◆ INSTRUCTION:
Below is some data; print it all back exactly.

◆ DATA FOR THIS EXERCISE:

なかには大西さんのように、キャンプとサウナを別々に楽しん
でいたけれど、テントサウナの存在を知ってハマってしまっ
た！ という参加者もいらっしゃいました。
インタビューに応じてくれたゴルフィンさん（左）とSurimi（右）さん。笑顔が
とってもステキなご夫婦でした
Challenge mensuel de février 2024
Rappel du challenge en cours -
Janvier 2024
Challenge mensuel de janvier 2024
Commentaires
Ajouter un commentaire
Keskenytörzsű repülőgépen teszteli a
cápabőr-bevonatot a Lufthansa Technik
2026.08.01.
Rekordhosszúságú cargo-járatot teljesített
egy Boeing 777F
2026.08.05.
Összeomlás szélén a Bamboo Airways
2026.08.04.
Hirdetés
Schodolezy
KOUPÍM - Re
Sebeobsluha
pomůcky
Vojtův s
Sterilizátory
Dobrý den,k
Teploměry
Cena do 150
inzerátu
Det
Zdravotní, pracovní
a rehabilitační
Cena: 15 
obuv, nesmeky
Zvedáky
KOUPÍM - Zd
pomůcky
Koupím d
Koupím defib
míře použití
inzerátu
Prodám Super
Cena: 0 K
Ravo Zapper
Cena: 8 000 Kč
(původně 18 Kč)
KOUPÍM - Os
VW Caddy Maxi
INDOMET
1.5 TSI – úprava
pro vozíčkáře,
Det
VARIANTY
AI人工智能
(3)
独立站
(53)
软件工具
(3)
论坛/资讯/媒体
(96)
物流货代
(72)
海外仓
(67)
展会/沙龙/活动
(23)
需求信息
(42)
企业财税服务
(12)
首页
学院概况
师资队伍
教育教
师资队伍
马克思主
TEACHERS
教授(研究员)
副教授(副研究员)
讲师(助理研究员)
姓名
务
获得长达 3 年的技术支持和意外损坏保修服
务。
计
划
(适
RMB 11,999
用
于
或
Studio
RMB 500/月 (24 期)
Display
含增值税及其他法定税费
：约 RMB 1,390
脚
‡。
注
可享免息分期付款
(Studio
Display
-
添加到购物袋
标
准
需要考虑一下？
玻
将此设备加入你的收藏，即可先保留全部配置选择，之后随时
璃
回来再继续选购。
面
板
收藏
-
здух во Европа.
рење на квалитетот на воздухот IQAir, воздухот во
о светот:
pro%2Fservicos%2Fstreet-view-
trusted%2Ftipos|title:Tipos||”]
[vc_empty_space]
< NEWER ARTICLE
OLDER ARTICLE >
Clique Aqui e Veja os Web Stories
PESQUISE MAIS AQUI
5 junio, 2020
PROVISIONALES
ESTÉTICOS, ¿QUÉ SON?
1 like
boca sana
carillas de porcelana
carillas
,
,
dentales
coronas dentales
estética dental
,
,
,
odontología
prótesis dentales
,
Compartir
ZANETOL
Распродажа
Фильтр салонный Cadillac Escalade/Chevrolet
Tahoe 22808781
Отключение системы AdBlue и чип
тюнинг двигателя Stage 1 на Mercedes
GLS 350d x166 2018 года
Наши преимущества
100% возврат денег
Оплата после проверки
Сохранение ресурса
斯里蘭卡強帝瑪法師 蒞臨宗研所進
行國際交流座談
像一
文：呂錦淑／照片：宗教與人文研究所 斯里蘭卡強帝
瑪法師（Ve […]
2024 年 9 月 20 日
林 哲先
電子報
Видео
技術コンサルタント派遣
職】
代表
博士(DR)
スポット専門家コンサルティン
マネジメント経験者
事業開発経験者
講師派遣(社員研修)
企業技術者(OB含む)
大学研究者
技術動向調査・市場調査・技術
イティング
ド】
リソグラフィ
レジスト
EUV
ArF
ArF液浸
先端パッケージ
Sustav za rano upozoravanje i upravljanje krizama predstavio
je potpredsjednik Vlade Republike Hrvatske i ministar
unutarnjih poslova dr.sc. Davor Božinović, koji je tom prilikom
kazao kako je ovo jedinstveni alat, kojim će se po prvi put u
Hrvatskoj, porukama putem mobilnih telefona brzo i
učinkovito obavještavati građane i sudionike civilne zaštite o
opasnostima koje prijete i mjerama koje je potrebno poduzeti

◆ SOLUTION FOR THIS TASK:
なかには大西さんのように、キャンプとサウナを別々に楽しん
でいたけれど、テントサウナの存在を知ってハマってしまっ
た！ という参加者もいらっしゃいました。
インタビューに応じてくれたゴルフィンさん（左）とSurimi（右）さん。笑顔が
とってもステキなご夫婦でした
Challenge mensuel de février 2024
Rappel du challenge en cours -
Janvier 2024
Challenge mensuel de janvier 2024
Commentaires
Ajouter un commentaire
Keskenytörzsű repülőgépen teszteli a
cápabőr-bevonatot a Lufthansa Technik
2026.08.01.
Rekordhosszúságú cargo-járatot teljesített
egy Boeing 777F
2026.08.05.
Összeomlás szélén a Bamboo Airways
2026.08.04.
Hirdetés
Schodolezy
KOUPÍM - Re
Sebeobsluha
pomůcky
Vojtův s
Sterilizátory
Dobrý den,k
Teploměry
Cena do 150
inzerátu
Det
Zdravotní, pracovní
a rehabilitační
Cena: 15 
obuv, nesmeky
Zvedáky
KOUPÍM - Zd
pomůcky
Koupím d
Koupím defib
míře použití
inzerátu
Prodám Super
Cena: 0 K
Ravo Zapper
Cena: 8 000 Kč
(původně 18 Kč)
KOUPÍM - Os
VW Caddy Maxi
INDOMET
1.5 TSI – úprava
pro vozíčkáře,
Det
VARIANTY
AI人工智能
(3)
独立站
(53)
软件工具
(3)
论坛/资讯/媒体
(96)
物流货代
(72)
海外仓
(67)
展会/沙龙/活动
(23)
需求信息
(42)
企业财税服务
(12)
首页
学院概况
师资队伍
教育教
师资队伍
马克思主
TEACHERS
教授(研究员)
副教授(副研究员)
讲师(助理研究员)
姓名
务
获得长达 3 年的技术支持和意外损坏保修服
务。
计
划
(适
RMB 11,999
用
于
或
Studio
RMB 500/月 (24 期)
Display
含增值税及其他法定税费
：约 RMB 1,390
脚
‡。
注
可享免息分期付款
(Studio
Display
-
添加到购物袋
标
准
需要考虑一下？
玻
将此设备加入你的收藏，即可先保留全部配置选择，之后随时
璃
回来再继续选购。
面
板
收藏
-
здух во Европа.
рење на квалитетот на воздухот IQAir, воздухот во
о светот:
pro%2Fservicos%2Fstreet-view-
trusted%2Ftipos|title:Tipos||”]
[vc_empty_space]
< NEWER ARTICLE
OLDER ARTICLE >
Clique Aqui e Veja os Web Stories
PESQUISE MAIS AQUI
5 junio, 2020
PROVISIONALES
ESTÉTICOS, ¿QUÉ SON?
1 like
boca sana
carillas de porcelana
carillas
,
,
dentales
coronas dentales
estética dental
,
,
,
odontología
prótesis dentales
,
Compartir
ZANETOL
Распродажа
Фильтр салонный Cadillac Escalade/Chevrolet
Tahoe 22808781
Отключение системы AdBlue и чип
тюнинг двигателя Stage 1 на Mercedes
GLS 350d x166 2018 года
Наши преимущества
100% возврат денег
Оплата после проверки
Сохранение ресурса
斯里蘭卡強帝瑪法師 蒞臨宗研所進
行國際交流座談
像一
文：呂錦淑／照片：宗教與人文研究所 斯里蘭卡強帝
瑪法師（Ve […]
2024 年 9 月 20 日
林 哲先
電子報
Видео
技術コンサルタント派遣
職】
代表
博士(DR)
スポット専門家コンサルティン
マネジメント経験者
事業開発経験者
講師派遣(社員研修)
企業技術者(OB含む)
大学研究者
技術動向調査・市場調査・技術
イティング
ド】
リソグラフィ
レジスト
EUV
ArF
ArF液浸
先端パッケージ
Sustav za rano upozoravanje i upravljanje krizama predstavio
je potpredsjednik Vlade Republike Hrvatske i ministar
unutarnjih poslova dr.sc. Davor Božinović, koji je tom prilikom
kazao kako je ovo jedinstveni alat, kojim će se po prvi put u
Hrvatskoj, porukama putem mobilnih telefona brzo i
učinkovito obavještavati građane i sudionike civilne zaštite o
opasnostima koje prijete i mjerama koje je potrebno poduzeti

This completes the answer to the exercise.